Pick out each row below that contains the word "text" and copy those rows unchanged.

**Material for this task:**
========

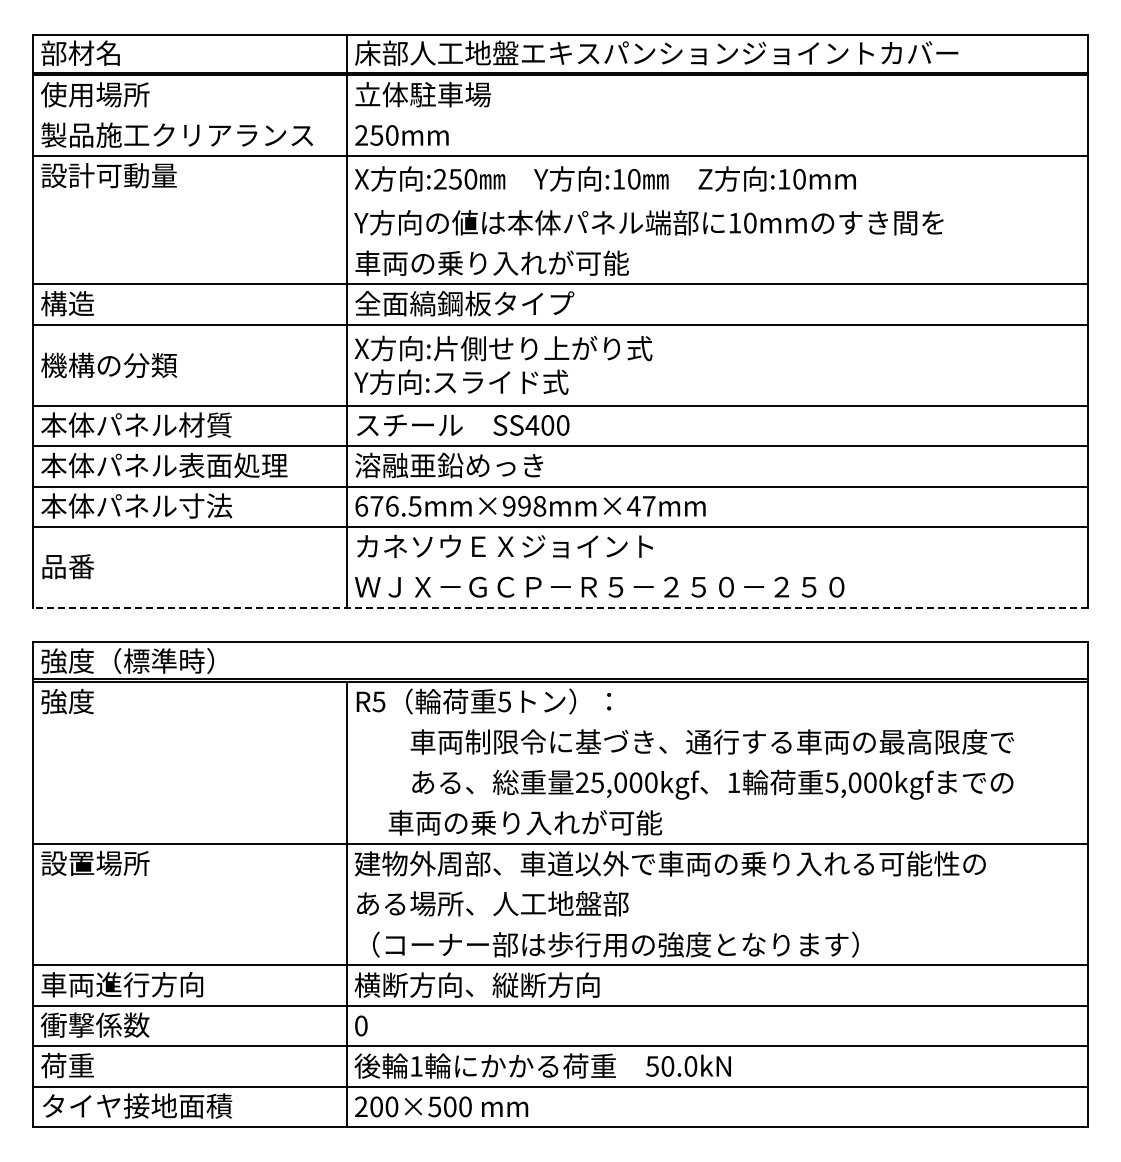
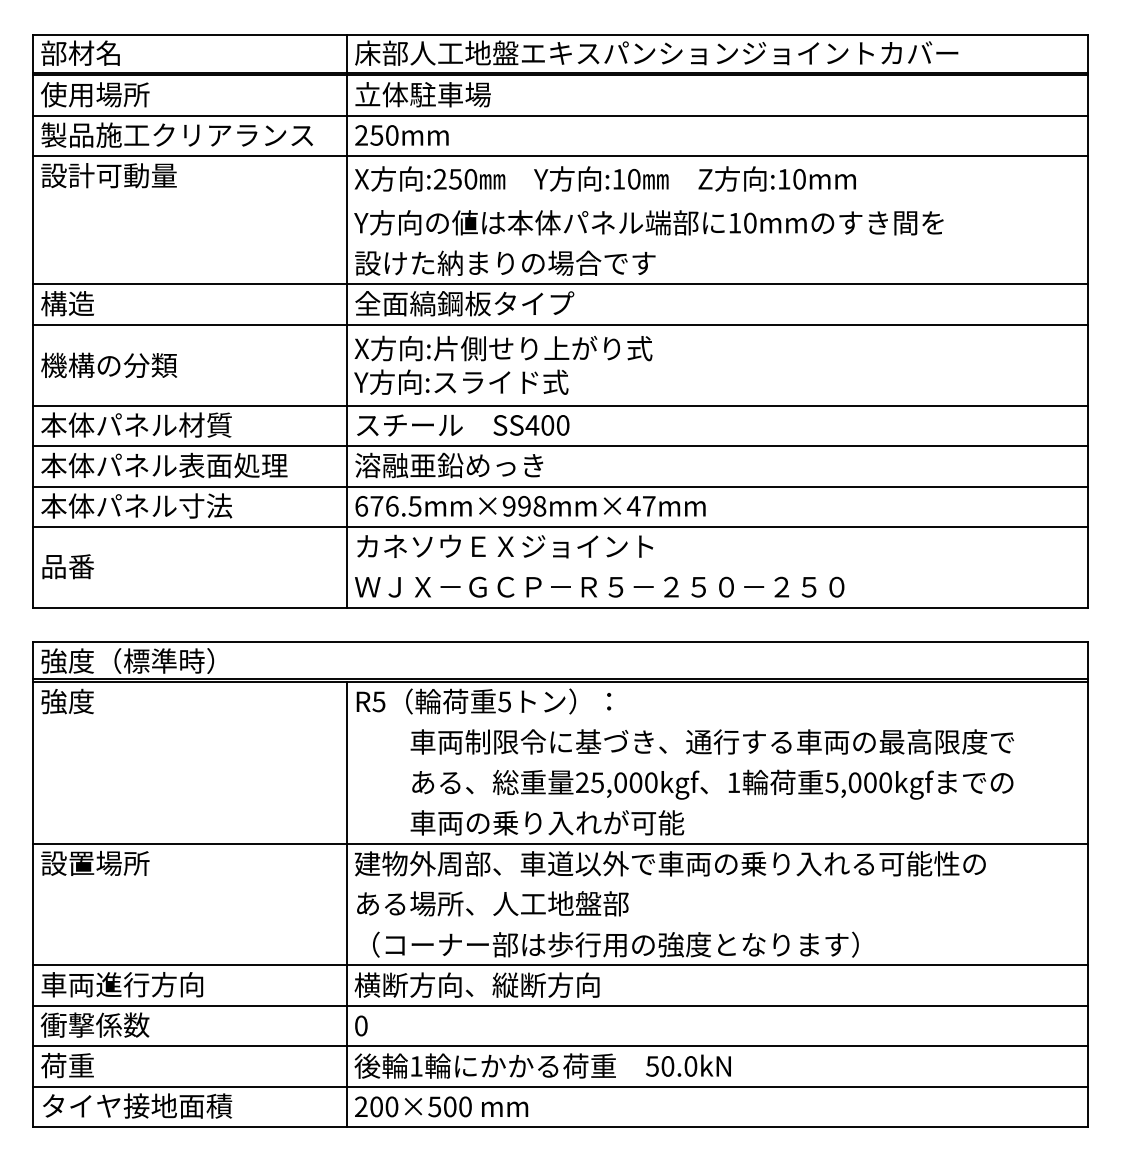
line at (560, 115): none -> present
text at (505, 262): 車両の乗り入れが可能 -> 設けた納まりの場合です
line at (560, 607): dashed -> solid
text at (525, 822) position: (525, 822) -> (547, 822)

========

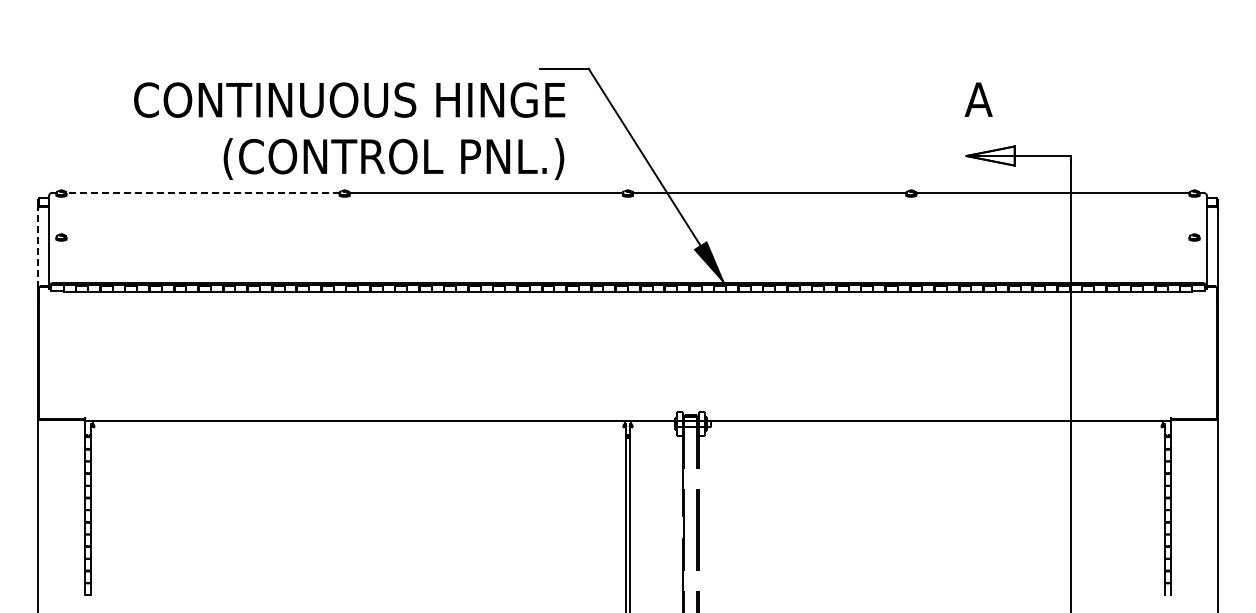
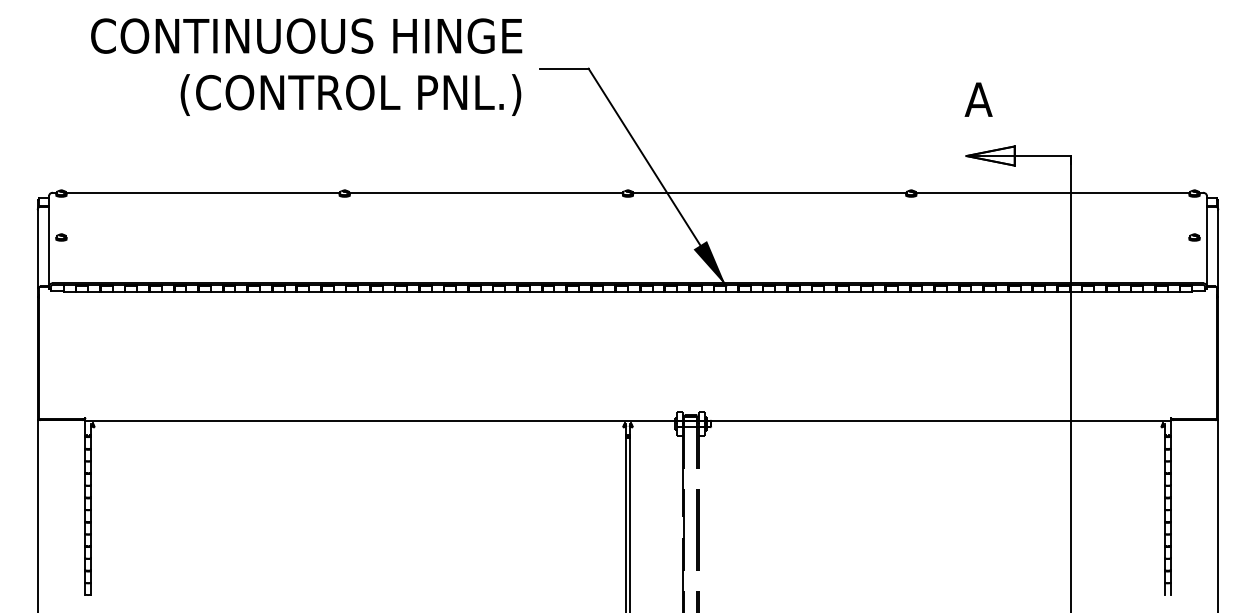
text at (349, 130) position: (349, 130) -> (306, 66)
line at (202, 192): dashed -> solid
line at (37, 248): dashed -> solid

========

**Solution to this problem:**
text at (505, 262): 車両の乗り入れが可能 -> 設けた納まりの場合です
text at (525, 822) position: (525, 822) -> (547, 822)
text at (349, 130) position: (349, 130) -> (306, 66)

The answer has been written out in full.